Wells Fargo and Citigroup are posting steep losses after both reported better than expected fourth quarter earnings but on revenues that missed estimates.

Shares of JPMorgan have also moved notably lower even though the company reported fourth quarter results that beat expectations on both the top and bottom lines.

JPMorgan benefited from the release of money previously set aside for expected loan defaults, although its earnings would have still beat estimates with the boost.

Negative sentiment was also generated in reaction to a report from the Commerce Department showing a continued decline in U.S. retail sales in the month of December.

The Commerce Department said retail sales fell by 0.7 percent in December after tumbling by a revised 1.4 percent in November.

Economists had expected retail sales to come in unchanged compared to the 1.1 percent slump originally reported for the previous month.

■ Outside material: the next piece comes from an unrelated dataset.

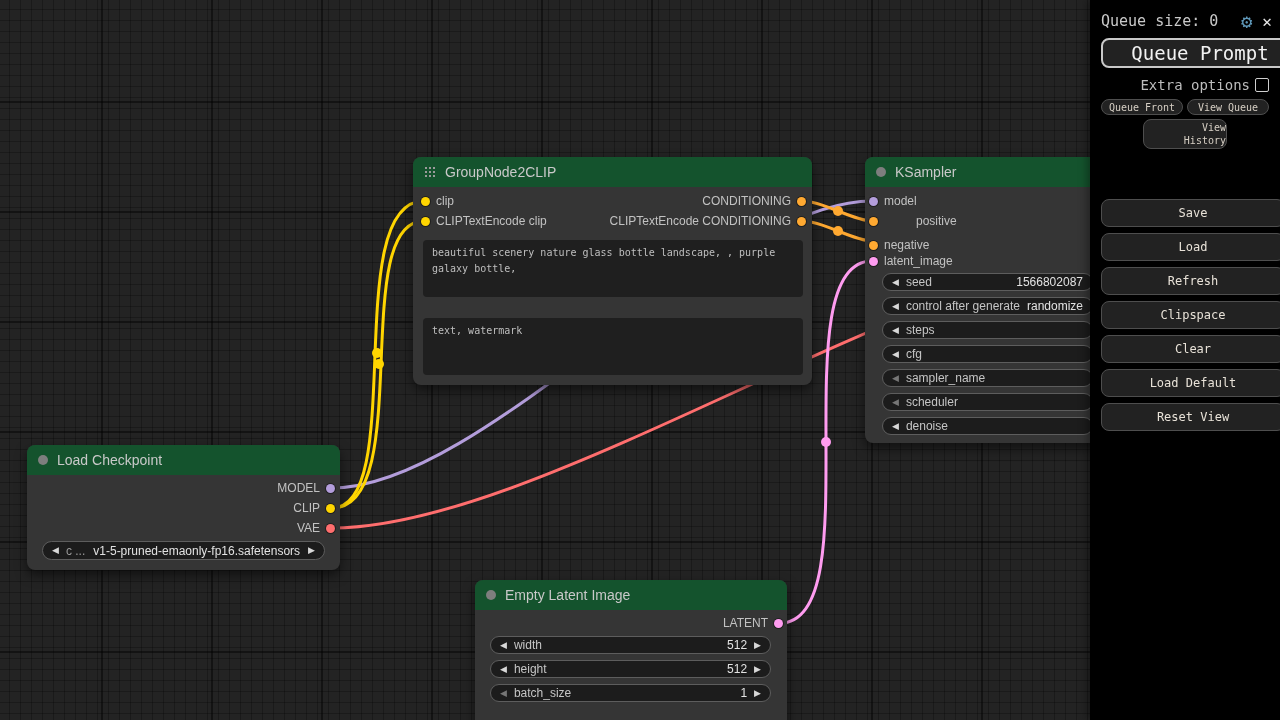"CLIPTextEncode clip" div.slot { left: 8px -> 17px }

Excluding sales by motor vehicle and parts dealers, retail sales plunged by 1.4 percent in December after sliding by 1.3 percent in November.

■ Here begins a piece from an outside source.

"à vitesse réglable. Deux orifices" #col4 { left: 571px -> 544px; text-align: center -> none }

Ex-auto sales were expected to edge down by 0.1 percent compared to the 0.9 percent decrease originally reported for the previous month.

Meanwhile, the Federal Reserve released a separate report showing U.S. industrial production jumped by much more than expected in the month of December.

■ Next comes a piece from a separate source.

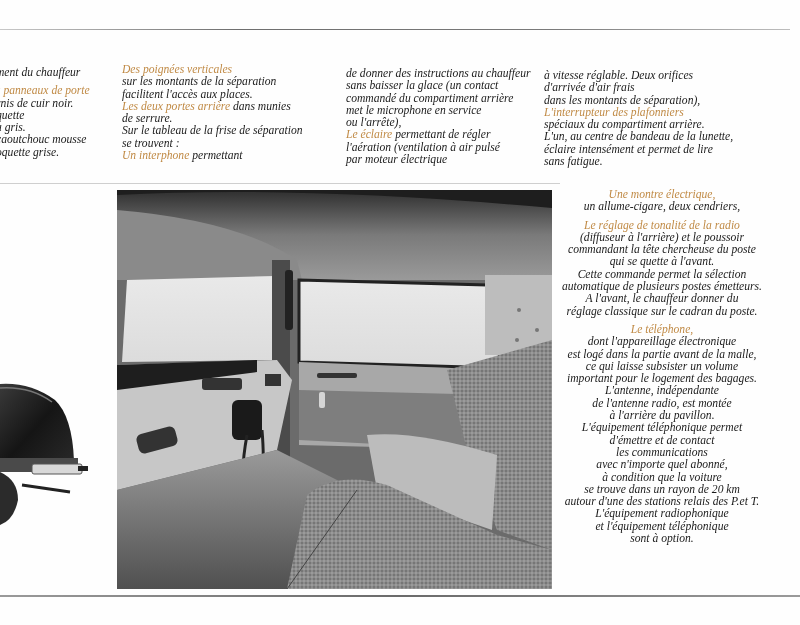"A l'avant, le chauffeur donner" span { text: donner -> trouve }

The Fed said industrial production surged up by 1.6 percent in December after climbing by an upwardly revised 0.5 percent in November.

Economists had expected production to rise by 0.4 percent, matching the increase originally reported for the previous month.

"The December production data underline that while new restrictions are holding back parts of the service sector again, the recovery in manufacturing continues largely unaffected," said Michael Pearce, Senior U.S. Economist at Capital Economics.

The weakness on Wall Street may also reflect the old adage of "sell the news" after President-elect Joe Biden announced a $1.9 trillion coronavirus relief package on Thursday.

The proposed stimulus package includes an increase in direct payments to individuals, increased federal unemployment benefits and aid to state and local governments.

Energy stocks are turning in some of the market's worst performances in morning trading amid a sharp pullback by the price of crude oil. Crude for February delivery is tumbling $1.61 to $51.96 a barrel after reaching an eleven-month high on Thursday.

Reflecting the weakness in the energy sector, the Philadelphia Oil Service Index is down by 5.2 percent and the NYSE Arca Oil Index is down by 3.2 percent.

Substantial weakness has also emerged among steel stocks, as reflected by the 4.5 percent nosedive by the NYSE Arca Steel Index.

Airline stocks are also seeing considerable weakness after moving sharply higher in the previous session, with the NYSE Arca Airline Index tumbling by 2.9 percent.

Financial, chemical and transportation stocks have also moved significantly lower amid a broad based sell-off on Wall Street.

In overseas trading, stock markets across the Asia-Pacific region turned in a mixed performance during trading on Friday. Japan's Nikkei 225 Index slid by 0.6 percent, while Hong Kong's Hang Seng Index rose by 0.3 percent.

Meanwhile, the major European markets have shown substantial moves to the downside on the day. While the German DAX Index has plunged by 2.1 percent, the French CAC 40 Index is down by 1.9 percent and the U.K.'s FTSE 100 Index is down by 1.7 percent.

In the bond market, treasuries have seen some volatility in recent trading but are currently higher. As a result, the yield on the benchmark ten-year note, which moves opposite of its price, is down by 2.7 basis points at 1.102 percent.